- Opening Delimiter -

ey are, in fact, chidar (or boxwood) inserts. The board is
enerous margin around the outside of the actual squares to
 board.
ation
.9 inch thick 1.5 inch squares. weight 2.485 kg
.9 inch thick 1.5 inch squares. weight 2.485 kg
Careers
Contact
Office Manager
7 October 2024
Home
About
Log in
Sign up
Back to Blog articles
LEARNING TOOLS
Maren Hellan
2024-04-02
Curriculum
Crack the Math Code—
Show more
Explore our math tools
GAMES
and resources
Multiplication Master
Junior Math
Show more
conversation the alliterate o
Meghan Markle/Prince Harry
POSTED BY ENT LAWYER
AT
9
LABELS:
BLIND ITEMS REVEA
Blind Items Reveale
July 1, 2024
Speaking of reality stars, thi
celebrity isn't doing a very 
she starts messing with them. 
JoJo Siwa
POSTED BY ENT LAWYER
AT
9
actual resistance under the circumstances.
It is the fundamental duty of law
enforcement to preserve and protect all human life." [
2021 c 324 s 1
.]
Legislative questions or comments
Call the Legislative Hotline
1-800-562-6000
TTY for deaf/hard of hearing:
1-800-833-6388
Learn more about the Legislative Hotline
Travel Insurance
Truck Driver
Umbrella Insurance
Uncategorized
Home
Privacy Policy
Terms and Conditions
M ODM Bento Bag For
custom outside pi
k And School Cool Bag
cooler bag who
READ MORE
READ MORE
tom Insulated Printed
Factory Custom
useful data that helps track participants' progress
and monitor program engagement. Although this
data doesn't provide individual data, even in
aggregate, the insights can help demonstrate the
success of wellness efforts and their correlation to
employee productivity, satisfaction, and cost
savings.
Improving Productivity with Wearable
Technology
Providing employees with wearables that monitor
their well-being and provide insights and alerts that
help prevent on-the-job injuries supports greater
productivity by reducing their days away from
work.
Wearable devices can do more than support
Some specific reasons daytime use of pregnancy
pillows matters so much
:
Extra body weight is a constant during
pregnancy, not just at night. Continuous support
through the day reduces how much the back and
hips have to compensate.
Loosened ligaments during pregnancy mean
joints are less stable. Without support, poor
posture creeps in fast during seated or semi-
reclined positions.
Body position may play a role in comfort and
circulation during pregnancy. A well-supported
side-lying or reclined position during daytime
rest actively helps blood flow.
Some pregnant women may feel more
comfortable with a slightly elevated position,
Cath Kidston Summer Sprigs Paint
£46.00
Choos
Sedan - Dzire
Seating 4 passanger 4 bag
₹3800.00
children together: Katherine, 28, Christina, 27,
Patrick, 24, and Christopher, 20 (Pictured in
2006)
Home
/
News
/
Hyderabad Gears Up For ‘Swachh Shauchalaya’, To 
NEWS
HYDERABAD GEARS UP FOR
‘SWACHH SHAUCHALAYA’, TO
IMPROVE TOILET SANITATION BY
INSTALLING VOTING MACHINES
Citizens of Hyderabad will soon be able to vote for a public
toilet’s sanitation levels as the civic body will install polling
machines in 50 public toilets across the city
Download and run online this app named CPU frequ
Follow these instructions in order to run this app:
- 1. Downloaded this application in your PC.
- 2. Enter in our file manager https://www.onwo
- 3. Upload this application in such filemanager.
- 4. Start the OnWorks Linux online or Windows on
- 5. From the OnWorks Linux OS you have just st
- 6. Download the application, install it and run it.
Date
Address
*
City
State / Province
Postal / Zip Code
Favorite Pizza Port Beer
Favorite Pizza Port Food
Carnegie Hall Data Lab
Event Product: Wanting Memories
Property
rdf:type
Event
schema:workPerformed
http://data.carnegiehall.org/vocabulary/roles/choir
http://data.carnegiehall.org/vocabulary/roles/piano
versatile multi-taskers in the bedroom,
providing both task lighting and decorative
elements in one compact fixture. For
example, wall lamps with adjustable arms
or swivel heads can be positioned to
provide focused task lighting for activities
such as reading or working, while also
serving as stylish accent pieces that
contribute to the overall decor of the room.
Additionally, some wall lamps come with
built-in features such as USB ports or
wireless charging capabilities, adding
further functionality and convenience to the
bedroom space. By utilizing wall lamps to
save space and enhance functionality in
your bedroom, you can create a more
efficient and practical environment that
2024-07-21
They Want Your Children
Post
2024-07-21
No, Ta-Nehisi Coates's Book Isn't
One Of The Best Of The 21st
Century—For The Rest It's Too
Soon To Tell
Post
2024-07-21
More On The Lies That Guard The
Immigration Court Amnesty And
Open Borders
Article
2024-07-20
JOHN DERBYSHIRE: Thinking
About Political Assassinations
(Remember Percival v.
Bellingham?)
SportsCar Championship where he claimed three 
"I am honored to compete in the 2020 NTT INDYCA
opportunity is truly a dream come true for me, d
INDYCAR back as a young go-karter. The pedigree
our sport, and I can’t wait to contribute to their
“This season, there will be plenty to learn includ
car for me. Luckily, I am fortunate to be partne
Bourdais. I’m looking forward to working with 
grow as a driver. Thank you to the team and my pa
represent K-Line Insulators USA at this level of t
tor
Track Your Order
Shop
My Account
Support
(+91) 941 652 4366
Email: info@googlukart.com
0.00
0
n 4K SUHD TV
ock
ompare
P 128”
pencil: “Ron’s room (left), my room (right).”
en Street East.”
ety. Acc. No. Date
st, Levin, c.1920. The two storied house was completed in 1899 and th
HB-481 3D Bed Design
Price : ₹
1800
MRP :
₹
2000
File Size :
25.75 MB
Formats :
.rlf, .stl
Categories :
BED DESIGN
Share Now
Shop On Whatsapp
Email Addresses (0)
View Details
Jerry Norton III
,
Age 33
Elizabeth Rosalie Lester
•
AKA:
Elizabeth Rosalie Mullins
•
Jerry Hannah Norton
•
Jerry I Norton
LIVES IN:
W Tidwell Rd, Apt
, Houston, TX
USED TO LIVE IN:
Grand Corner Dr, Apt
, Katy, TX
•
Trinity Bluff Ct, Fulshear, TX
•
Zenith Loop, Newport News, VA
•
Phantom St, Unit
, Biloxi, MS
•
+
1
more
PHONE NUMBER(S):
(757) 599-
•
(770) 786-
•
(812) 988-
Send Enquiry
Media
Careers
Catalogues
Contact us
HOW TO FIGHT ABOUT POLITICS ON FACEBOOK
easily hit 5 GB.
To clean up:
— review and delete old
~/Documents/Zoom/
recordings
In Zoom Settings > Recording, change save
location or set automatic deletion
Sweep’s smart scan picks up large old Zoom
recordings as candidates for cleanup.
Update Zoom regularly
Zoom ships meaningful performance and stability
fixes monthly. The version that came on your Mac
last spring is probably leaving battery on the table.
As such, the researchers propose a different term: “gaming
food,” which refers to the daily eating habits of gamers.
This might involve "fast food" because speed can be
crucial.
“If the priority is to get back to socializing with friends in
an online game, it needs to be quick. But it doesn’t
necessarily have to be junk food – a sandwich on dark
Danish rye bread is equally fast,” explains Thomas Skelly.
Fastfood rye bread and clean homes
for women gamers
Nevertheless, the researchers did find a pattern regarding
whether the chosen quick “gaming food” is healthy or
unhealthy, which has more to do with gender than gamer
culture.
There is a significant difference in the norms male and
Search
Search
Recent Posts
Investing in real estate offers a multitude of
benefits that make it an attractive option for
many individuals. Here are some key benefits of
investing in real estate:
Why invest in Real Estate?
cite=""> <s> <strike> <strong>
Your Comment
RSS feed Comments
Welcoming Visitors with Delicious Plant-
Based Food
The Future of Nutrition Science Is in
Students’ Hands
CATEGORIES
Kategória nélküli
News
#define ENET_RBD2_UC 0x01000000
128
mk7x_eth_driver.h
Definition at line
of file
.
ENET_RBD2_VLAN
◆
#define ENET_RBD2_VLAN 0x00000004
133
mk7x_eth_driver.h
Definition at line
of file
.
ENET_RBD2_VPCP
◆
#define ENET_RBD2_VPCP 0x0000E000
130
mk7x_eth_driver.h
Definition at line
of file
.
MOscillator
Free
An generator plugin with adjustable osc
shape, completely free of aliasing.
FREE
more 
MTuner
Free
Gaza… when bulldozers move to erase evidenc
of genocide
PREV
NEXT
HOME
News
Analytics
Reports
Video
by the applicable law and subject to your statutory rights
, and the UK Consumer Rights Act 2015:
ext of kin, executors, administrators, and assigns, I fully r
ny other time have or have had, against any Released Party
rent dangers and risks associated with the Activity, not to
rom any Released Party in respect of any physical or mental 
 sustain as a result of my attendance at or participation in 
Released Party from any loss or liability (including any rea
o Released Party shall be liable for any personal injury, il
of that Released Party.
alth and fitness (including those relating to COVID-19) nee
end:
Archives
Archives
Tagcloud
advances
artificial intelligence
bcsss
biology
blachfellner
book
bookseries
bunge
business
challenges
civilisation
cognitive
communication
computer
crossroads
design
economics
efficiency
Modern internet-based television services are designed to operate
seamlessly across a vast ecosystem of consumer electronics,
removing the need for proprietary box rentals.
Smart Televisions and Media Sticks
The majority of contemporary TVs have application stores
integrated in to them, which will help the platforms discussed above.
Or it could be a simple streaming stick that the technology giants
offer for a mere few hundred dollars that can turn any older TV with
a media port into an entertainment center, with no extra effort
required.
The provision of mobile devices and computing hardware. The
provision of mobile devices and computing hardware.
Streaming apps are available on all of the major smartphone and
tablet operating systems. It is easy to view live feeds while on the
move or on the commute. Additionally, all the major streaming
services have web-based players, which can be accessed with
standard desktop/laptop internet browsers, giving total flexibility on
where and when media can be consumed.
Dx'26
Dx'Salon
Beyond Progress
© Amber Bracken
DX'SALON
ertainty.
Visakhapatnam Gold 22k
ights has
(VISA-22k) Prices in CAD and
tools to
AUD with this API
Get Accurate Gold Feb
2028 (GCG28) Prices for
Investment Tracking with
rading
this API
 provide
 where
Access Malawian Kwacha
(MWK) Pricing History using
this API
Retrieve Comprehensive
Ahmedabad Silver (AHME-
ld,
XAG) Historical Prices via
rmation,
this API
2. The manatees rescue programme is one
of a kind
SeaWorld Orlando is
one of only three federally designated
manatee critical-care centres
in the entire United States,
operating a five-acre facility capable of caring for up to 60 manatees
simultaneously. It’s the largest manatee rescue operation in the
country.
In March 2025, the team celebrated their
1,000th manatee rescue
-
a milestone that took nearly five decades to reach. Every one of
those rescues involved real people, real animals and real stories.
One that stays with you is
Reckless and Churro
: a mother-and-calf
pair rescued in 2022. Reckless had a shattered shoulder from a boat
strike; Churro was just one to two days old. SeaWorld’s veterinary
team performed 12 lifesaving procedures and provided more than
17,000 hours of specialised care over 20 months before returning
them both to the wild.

- Closing Delimiter -

How many of the lines in the listing above carry the word "operating"? Respond with that number alone.

2